The bottom line is that I'm not going - but how to deal with the fall-out? Is it attachment to relationships? Am I too invested in making sure everyone likes me?

Comments

  • federicafederica Seeker of the clear blue sky... Its better to remain silent and be thought a fool, than to speak out and remove all doubt Moderator

    a fall-out loves flowers and a note of apology.....
  • Well i thought about your question but i got burned out before i got the answer, so apparently i have the same problem and don't have the capacity to hold it long enough to actually answer it properly. Or maybe the question is too complex?

    What happens if you just feel what you feel without asking any questions about it? Not even asking what happens, just feeling it like it is?

    Probably someone will come up with a more sensible reply soon XD
  • Why don't you give them a call in an hour and apologize once and just say you really really wanted to be there.

    A wise person on this forum told me that there is a difference between guilt and regret. Guilt keeps you in the emotional dark abyss of pity parties...on and on. Regret is a healthier because it makes you want to change or amend. So just follow up with kindness.

    Also you need to take care of yourself first. What kind of guest would you be if you went despite needing to relax.

    Probably angry, little concentration, emotional, wanting to stab your pain with the dinner fork.

    I doubt they would really want you there in your pain state. No one wants another person to suffer, atleast not willingly. I wish your mother knew that. To want someone to suffer is madness.

    Stay home...relax. Play with us... Don't fall into your own madness. It's normal to want people to love and accept us...but that is a side affect of you practicing kindness toward other people.

    If you are pleasing them because you want them to like you, you might be disapointed one day to learn that they still don't.

    How does that make you feel?

    maybe angry, but after anger comes acceptance...then relief and peace.

    Does people pleasing hurt or help your chronic illness? What about your mind, spirit or heart?

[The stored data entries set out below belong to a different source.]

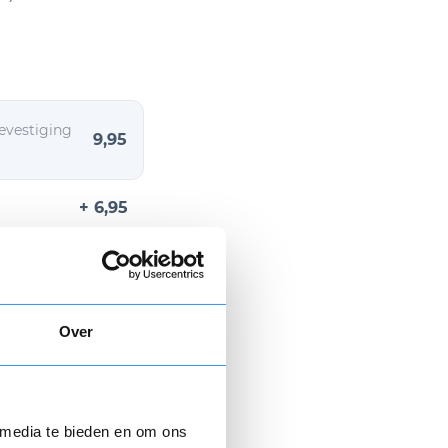
evestiging
9,95
+ 6,95
Over
n € 9,95.
 media te bieden en om ons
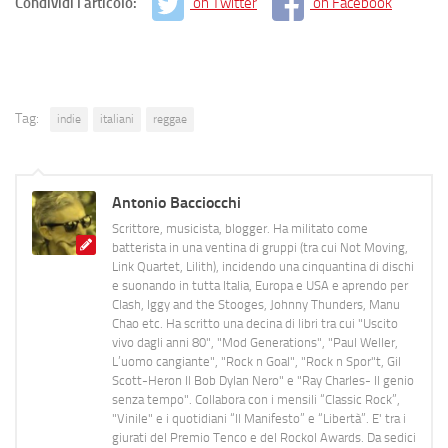
Condividi l'articolo:
on Twitter
on Facebook
Tag:
indie
italiani
reggae
Antonio Bacciocchi
Scrittore, musicista, blogger. Ha militato come
batterista in una ventina di gruppi (tra cui Not Moving,
Link Quartet, Lilith), incidendo una cinquantina di dischi
e suonando in tutta Italia, Europa e USA e aprendo per
Clash, Iggy and the Stooges, Johnny Thunders, Manu
Chao etc. Ha scritto una decina di libri tra cui "Uscito
vivo dagli anni 80", "Mod Generations", "Paul Weller,
L’uomo cangiante", "Rock n Goal", "Rock n Spor"t, Gil
Scott-Heron Il Bob Dylan Nero" e "Ray Charles- Il genio
senza tempo". Collabora con i mensili “Classic Rock”,
"Vinile" e i quotidiani “Il Manifesto” e “Libertà”. E' tra i
giurati del Premio Tenco e del Rockol Awards. Da sedici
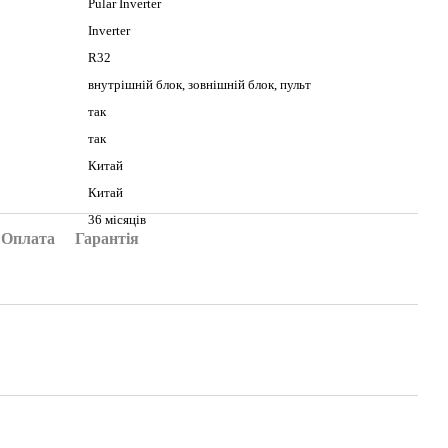
Pular Inverter
Inverter
R32
внутрішній блок, зовнішній блок, пульт
так
так
Китай
Китай
36 місяців
Оплата
Гарантія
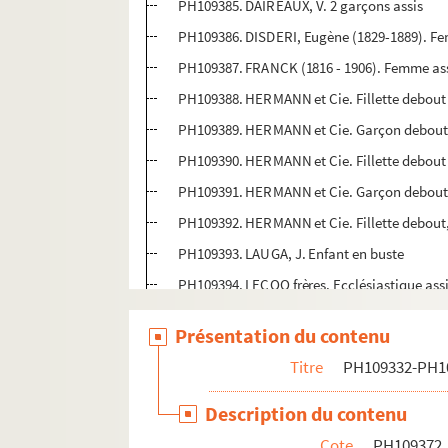
PH109385. DAIREAUX, V. 2 garçons assis
PH109386. DISDERI, Eugène (1829-1889). F
PH109387. FRANCK (1816 - 1906). Femme ass
PH109388. HERMANN et Cie. Fillette debout
PH109389. HERMANN et Cie. Garçon debout
PH109390. HERMANN et Cie. Fillette debout 
PH109391. HERMANN et Cie. Garçon debout
PH109392. HERMANN et Cie. Fillette debout,
PH109393. LAUGA, J. Enfant en buste
PH109394. LECOQ frères. Ecclésiastique ass
PH109395. LE JEUNE, Augustin. Bébé dans 
Présentation du contenu
PH109396. LE JEUNE, Augustin. Homme (têt
Titre
PH109332-PH1
PH109397. LE JEUNE, Augustin. Bébé dans 
PH109398. LE JEUNE, Augustin. Jeune fille (
Description du contenu
PH109399. LIEBERT, Alphonse (1827 - 1914)
Cote
PH109372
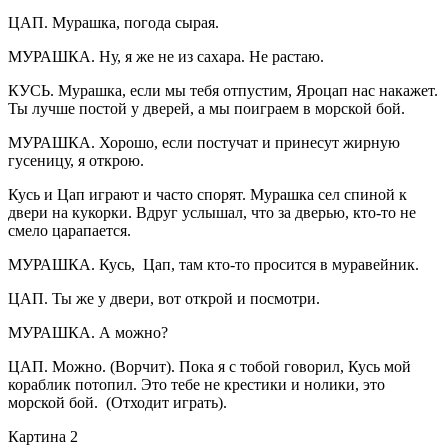
ЦАП. Мурашка, погода сырая.
МУРАШКА. Ну, я же не из сахара. Не растаю.
КУСЬ. Мурашка, если мы тебя отпустим, Яроцап нас накажет.
Ты лучше постой у дверей, а мы поиграем в морской бой.
МУРАШКА. Хорошо, если постучат и принесут жирную
гусеницу, я открою.
Кусь и Цап играют и часто спорят. Мурашка сел спиной к
двери на кукорки. Вдруг услышал, что за дверью, кто-то не
смело царапается.
МУРАШКА. Кусь, Цап, там кто-то просится в муравейник.
ЦАП. Ты же у двери, вот открой и посмотри.
МУРАШКА. А можно?
ЦАП. Можно. (Ворчит). Пока я с тобой говорил, Кусь мой
кораблик потопил. Это тебе не крестики и нолики, это
морской бой. (Отходит играть).
Картина 2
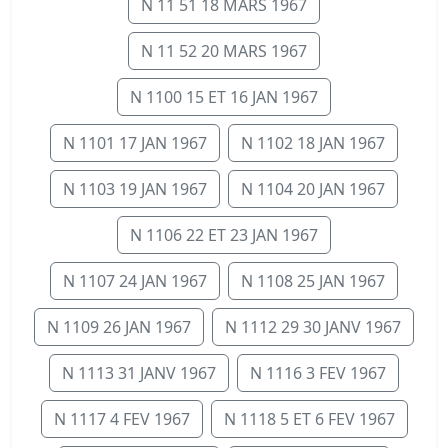
N 11 51 18 MARS 1967
N 11 52 20 MARS 1967
N 1100 15 ET 16 JAN 1967
N 1101 17 JAN 1967
N 1102 18 JAN 1967
N 1103 19 JAN 1967
N 1104 20 JAN 1967
N 1106 22 ET 23 JAN 1967
N 1107 24 JAN 1967
N 1108 25 JAN 1967
N 1109 26 JAN 1967
N 1112 29 30 JANV 1967
N 1113 31 JANV 1967
N 1116 3 FEV 1967
N 1117 4 FEV 1967
N 1118 5 ET 6 FEV 1967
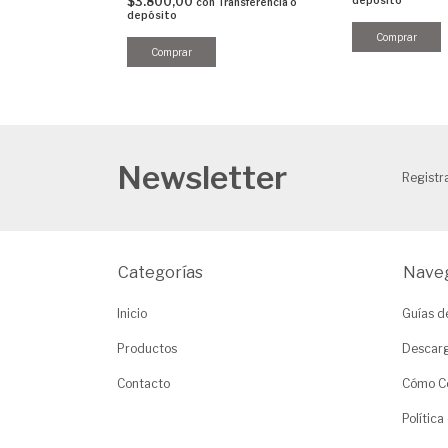
$3.800,00
ransferencia o
con
Transferencia o
depósito
Newsletter
Registra
Categorías
Nave
Inicio
Guías d
Productos
Descarg
Contacto
Cómo C
Política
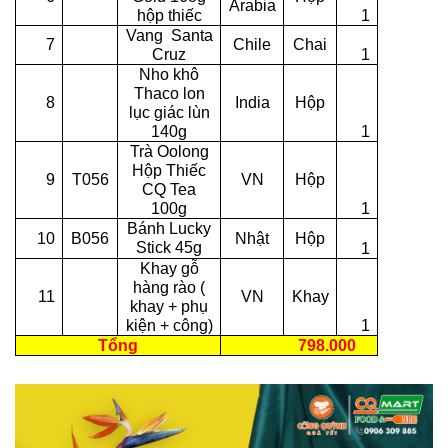
Arabia
hộp thiếc
1
Vang Santa
7
Chile
Chai
Cruz
1
Nho khô
Thaco lon
8
India
Hộp
lục giác lùn
140g
1
Trà Oolong
Hộp Thiếc
9
T056
VN
Hộp
CQ Tea
100g
1
Bánh Lucky
10
B056
Nhật
Hộp
Stick 45g
1
Khay gỗ
hàng rào (
11
VN
Khay
khay + phụ
kiện + công)
1
Tổng
798.000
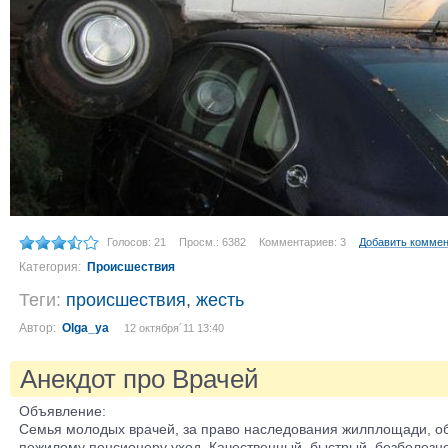
Голосов: 21
Просм.: 6382
Комментариев: 3
Добавить комме
Категория:
Происшествия
Теги:
происшествия
,
жесть
Автор:
Olga_ya
12 октября´11 13:40
Анекдот про Врачей
Объявление:
Семья молодых врачей, за право наследования жилплощади, о
пожилому пенсионеру уход. Качественный, быстрый, безболезн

    If it makes you more stressed out...then stop.

    Love yourself.
  • ahhh I get it. I have had many time when I wanted very much to be able to do something and I just couldn't. Is your mom from the same school as mine? When I got diagnosed with asthma she said everyone has asthma, when i was recovering from a nervous breakdown (before I had my proper diganoses) she would put like 10 bills in front of me to pay and I could handle 3. Sigh, it really wasnt that i ever wanted to cancel or that i didn't want to do things, I just couldn't sometimes.

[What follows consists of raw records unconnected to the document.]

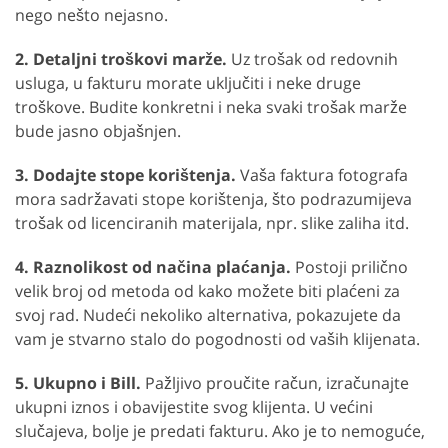
nego nešto nejasno.
2. Detaljni troškovi marže.
Uz trošak od redovnih
usluga, u fakturu morate uključiti i neke druge
troškove. Budite konkretni i neka svaki trošak marže
bude jasno objašnjen.
3. Dodajte stope korištenja.
Vaša faktura fotografa
mora sadržavati stope korištenja, što podrazumijeva
trošak od licenciranih materijala, npr. slike zaliha itd.
4. Raznolikost od načina plaćanja.
Postoji prilično
velik broj od metoda od kako možete biti plaćeni za
svoj rad. Nudeći nekoliko alternativa, pokazujete da
vam je stvarno stalo do pogodnosti od vaših klijenata.
5. Ukupno i Bill.
Pažljivo proučite račun, izračunajte
ukupni iznos i obavijestite svog klijenta. U većini
slučajeva, bolje je predati fakturu. Ako je to nemoguće,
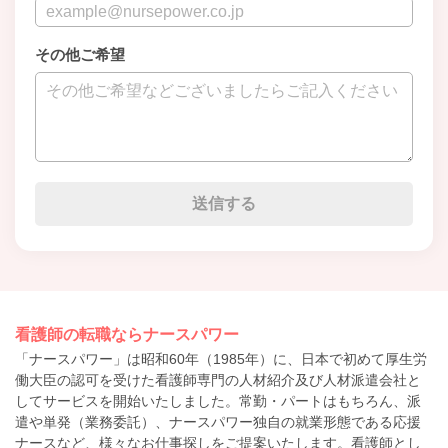
その他ご希望
看護師の転職ならナースパワー
「ナースパワー」は昭和60年（1985年）に、日本で初めて厚生労
働大臣の認可を受けた看護師専門の人材紹介及び人材派遣会社と
してサービスを開始いたしました。常勤・パートはもちろん、派
遣や単発（業務委託）、ナースパワー独自の就業形態である応援
ナースなど、様々なお仕事探しをご提案いたします。看護師とし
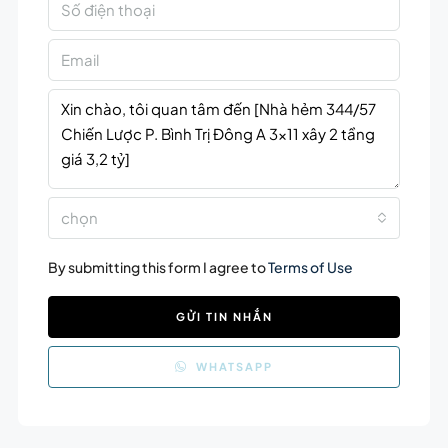
chọn
By submitting this form I agree to
Terms of Use
GỬI TIN NHẮN
WHATSAPP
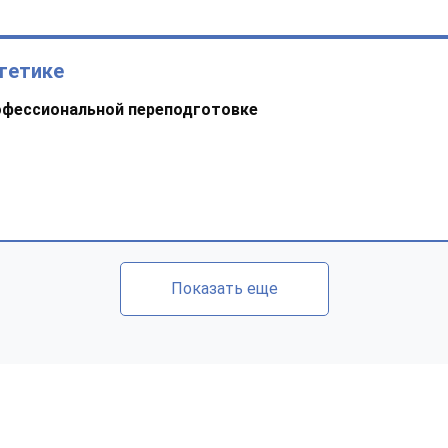
гетике
офессиональной переподготовке
Показать еще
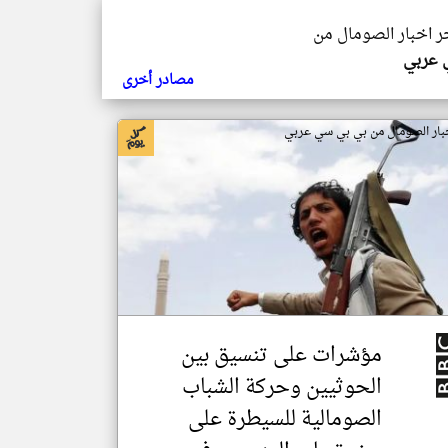
خر اخبار الصومال من
ي عربي
مصادر أخرى
بار الصومال من بي بي سي عربي
مؤشرات على تنسيق بين
الحوثيين وحركة الشباب
الصومالية للسيطرة على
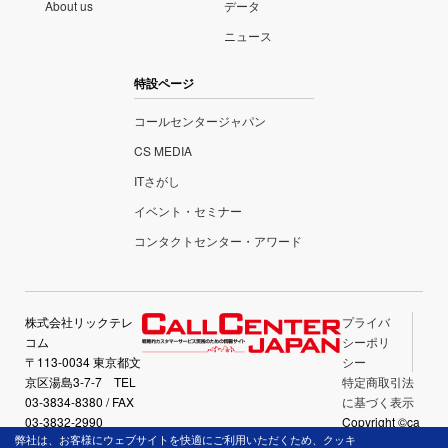
About us
データ
ニュース
特設ページ
コールセンタージャパン
CS MEDIA
ITさがし
イベント・セミナー
コンタクトセンター・アワード
株式会社リックテレ
プライバ
コム
シーポリ
〒113-0034 東京都文
シー
京区湯島3-7-7 TEL
特定商取引法
03-3834-8380 / FAX
に基づく表示
03-3832-2990
Copyright ©ca
弊社は、お客様にウェブサイトを快適にご利用いただくため、クッキ
llcenter-japan.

    One of my attachments has been to understanding. I was very invested in others understanding that I wanted to and I truly couldn't. I have made progress on that and with that I was able to project a better feeling from myself. I had to feel some grief that I could not do things, and some anger at having my brain. I also had a guilt that was misplaced, like I felt responsible for my own illness and that I was letting people down. I really felt they were more important than me.

    Our change doesn't always affect others, we are all pretty much focusing on ourselves, but it did give the situation more peace when I accepted they were in their own self interest. I felt better that i knew they just really wanted me there. I accepted they could not understand fully. then my approach went over better, I let go of feeling that if I explained better or if they worked harder at understanding it would be okay.

    I hope you have read the 'spoons' narrative on people who have chronic illnesses. If you havent I will find it and post it.